Other findings based on an analysis of Texas Cancer Registry data from 1995 to 2016 showed:
- Black men with non-Hodgkin lymphoma had a 57 percent survival rate compared with 75 percent for white men.
- The survival rate for Black patients with testicular cancer was 88.7 percent, compared with 96.6 percent for white patients.
Survival decreased as poverty increased for these highly treatable cancers among all race and ethnic groups.
- Men with private insurance had survival rates 20 percent higher for testicular, colorectal, and kidney cancer, and non-Hodgkin lymphoma than for men with no insurance or with Medicaid.
"By far the strongest predictor or association was race. In particular, the Black race was consistently associated with lower survival, even if patients are not poor and have insurance," Murphy says.

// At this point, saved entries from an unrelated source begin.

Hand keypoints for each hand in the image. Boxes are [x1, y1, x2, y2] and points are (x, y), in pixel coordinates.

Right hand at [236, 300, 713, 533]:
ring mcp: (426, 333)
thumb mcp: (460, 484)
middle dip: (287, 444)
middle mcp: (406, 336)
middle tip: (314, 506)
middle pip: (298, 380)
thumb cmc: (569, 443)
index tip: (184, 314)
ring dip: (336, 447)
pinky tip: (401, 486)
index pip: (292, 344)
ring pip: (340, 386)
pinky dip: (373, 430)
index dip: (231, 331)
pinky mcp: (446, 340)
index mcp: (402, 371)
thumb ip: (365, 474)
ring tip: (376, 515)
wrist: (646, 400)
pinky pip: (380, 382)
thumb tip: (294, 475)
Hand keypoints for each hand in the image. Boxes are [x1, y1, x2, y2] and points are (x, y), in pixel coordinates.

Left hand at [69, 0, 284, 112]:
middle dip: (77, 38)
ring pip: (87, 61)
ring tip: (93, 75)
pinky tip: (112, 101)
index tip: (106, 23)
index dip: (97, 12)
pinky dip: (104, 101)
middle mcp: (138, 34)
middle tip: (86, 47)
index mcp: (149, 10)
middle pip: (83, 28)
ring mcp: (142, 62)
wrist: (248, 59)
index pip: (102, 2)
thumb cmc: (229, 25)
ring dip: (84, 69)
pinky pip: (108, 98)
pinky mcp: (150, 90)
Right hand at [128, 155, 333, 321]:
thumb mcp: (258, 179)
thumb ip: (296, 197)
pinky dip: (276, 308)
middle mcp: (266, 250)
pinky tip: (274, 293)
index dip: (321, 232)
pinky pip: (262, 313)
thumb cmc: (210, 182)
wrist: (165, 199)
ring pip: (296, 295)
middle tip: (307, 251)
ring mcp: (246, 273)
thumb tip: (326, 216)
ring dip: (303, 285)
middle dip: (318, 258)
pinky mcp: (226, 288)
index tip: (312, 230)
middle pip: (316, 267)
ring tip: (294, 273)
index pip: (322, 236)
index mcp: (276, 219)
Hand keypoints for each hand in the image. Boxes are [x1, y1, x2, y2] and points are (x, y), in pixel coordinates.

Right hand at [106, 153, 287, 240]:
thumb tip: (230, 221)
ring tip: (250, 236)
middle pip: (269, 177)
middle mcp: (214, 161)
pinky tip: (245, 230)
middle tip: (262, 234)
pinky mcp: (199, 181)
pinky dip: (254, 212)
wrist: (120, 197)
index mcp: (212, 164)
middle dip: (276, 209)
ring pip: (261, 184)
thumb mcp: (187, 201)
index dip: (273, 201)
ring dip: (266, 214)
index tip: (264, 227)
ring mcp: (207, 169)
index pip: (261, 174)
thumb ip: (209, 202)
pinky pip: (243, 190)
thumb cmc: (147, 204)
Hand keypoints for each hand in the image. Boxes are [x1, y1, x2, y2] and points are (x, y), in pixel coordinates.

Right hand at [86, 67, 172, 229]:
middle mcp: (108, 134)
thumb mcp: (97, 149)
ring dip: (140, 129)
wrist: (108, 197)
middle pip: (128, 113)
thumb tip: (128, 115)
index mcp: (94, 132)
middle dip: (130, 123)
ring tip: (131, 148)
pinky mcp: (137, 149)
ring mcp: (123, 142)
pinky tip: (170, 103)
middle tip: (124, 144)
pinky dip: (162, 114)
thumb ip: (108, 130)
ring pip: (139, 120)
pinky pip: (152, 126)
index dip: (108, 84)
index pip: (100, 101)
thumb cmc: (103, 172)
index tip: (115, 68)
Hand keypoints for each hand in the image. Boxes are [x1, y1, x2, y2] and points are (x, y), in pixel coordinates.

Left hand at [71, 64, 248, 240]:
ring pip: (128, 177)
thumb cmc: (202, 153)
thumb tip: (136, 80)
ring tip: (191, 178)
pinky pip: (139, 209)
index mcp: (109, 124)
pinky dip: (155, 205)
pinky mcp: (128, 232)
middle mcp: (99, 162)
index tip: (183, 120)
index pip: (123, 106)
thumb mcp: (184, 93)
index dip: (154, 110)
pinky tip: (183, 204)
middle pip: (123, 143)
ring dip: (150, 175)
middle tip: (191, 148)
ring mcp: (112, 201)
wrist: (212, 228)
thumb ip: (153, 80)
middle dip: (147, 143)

The study, published in the Journal of the National Cancer Institute, included 55,000 female and more than 32,000 male cancer patients ages 15 to 39, a population in which few studies have been conducted as the average age of most cancer patients is 66. The Texas Cancer Registry, established in 1995 by the Texas Department of State Health Services, is one of the largest cancer registries in the United States.
Senior author Sandi Pruitt, Ph.D., associate professor of population and data sciences, says the numbers show a need for greater investments in health care coverage and neighborhood revitalization.
"Where Black teens and young adults are with cancer survival today is worse than it was for white kids about 10 years ago. It's unreal," Pruitt says. "I think it is underappreciated how much the conditions in which we are born and live impact our health, and, in this case, the health of a very special and underserved population - teens and young adults with cancer. Persistent poverty and racism, combined with the low rate of health insurance which is common in Texas, are part of the context that leads to the worse survival for certain population groups we've observed in this study."
The authors call for future research and interventions to address the disparities, including better health insurance coverage, greater inclusion of teens and young adults in clinical trials, more collection of biospecimens from underserved teens and young adults, programs and policies designed to be anti-racist, and additional studies comparing risk factors, treatment, and outcomes.